Excerpts from Jim Conrad's
Naturalist Newsletter

sand fleas

from the June 12, 2011 Newsletter issued from written at Mayan Beach Garden Inn 20 kms north of Mahahual; Caribbean coastal beach and mangroves, ~N18.89°, ~W87.64°; Quintana Roo state, MÉXICO
SAND FLEAS

I have a favorite place up the beach where each morning I like to sit in the sand, lean against a tree trunk left by the last storm, dig my heels into the sand, and watch the early morning sun work its way up through clouds out over the water. The other day the tide was as high as it gets, so breaking waves wetted the sand and tossed-up Shoalgrass at my feet. It wasn't long before I realized that all over my feet and legs something very small was gnawing on me.

The skin on my feet and legs was heavily dusted with what looked like multitudes of cream-colored lice -- tiny creatures with softish-looking bodies with white legs, and black, pinprick eyes.

I started to nudge one with a finger but before my finger reached him he disappeared. Others did the same thing. They were JUMPING so quickly that my eyes and brain couldn't register their movement. In fact, now that I looked, when I waved my foot over the sand, thousands of these pale little beings sprang up like cooking popcorn.

You can see one gnawing on my skin, and another one, about 1/6th of an inch long (4mm), grazing in wet Shoalgrass, at the top of this page.

At first I thought that they were springtails, a kind of wingless insect I'd encountered in a similar shoreline habitat among washed-up vegetation back in Kentucky, and in this Newsletter I wrote that.
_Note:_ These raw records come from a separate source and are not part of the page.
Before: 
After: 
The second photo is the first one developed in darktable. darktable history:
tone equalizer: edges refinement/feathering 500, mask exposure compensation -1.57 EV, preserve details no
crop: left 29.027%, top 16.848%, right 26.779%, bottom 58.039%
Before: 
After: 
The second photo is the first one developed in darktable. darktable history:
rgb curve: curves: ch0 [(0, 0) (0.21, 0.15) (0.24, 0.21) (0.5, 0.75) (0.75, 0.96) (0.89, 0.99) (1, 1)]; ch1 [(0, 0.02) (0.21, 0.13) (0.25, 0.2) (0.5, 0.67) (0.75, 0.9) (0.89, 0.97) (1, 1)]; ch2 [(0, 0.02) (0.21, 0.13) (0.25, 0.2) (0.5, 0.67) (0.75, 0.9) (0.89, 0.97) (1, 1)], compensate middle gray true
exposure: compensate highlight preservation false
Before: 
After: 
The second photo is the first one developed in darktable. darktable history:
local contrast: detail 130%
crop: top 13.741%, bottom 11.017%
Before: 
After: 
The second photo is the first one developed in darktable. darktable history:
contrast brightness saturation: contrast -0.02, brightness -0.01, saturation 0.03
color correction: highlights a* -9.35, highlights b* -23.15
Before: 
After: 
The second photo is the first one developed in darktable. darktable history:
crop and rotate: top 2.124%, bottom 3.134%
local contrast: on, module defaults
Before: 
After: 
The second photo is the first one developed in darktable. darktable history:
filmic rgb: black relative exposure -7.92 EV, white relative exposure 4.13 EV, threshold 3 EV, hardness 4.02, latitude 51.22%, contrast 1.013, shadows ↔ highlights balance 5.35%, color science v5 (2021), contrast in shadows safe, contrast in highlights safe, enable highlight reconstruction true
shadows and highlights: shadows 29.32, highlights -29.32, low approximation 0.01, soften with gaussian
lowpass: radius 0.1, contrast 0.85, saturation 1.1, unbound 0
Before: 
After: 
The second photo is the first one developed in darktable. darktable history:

However, Daniel Hockenberry somewhere in Cyberspace wrote, correcting me that they were sand shrimp, better known as sand fleas.

Daniel said that springtails don't bite, but rather feed on fungus and decaying matter, while sand fleas do bite. Springtails, instead of having regular tails, have a fork-shaped device under their abdominal areas they use to jump, while sand fleas have a shrimp-like tail they flick downward when they jump. An even greater distinction is that springtails are insects, while sand fleas are crustacean, like shrimp, to which they're similar.

On the Interent I find two aquatic crustacean genera, both with numerous species, known commonly as sand fleas. I can't hope to identify them to species, genus or even family level. This is one instance when an abundant species goes unknown here except for its much-inclusive common name, which is sand flea.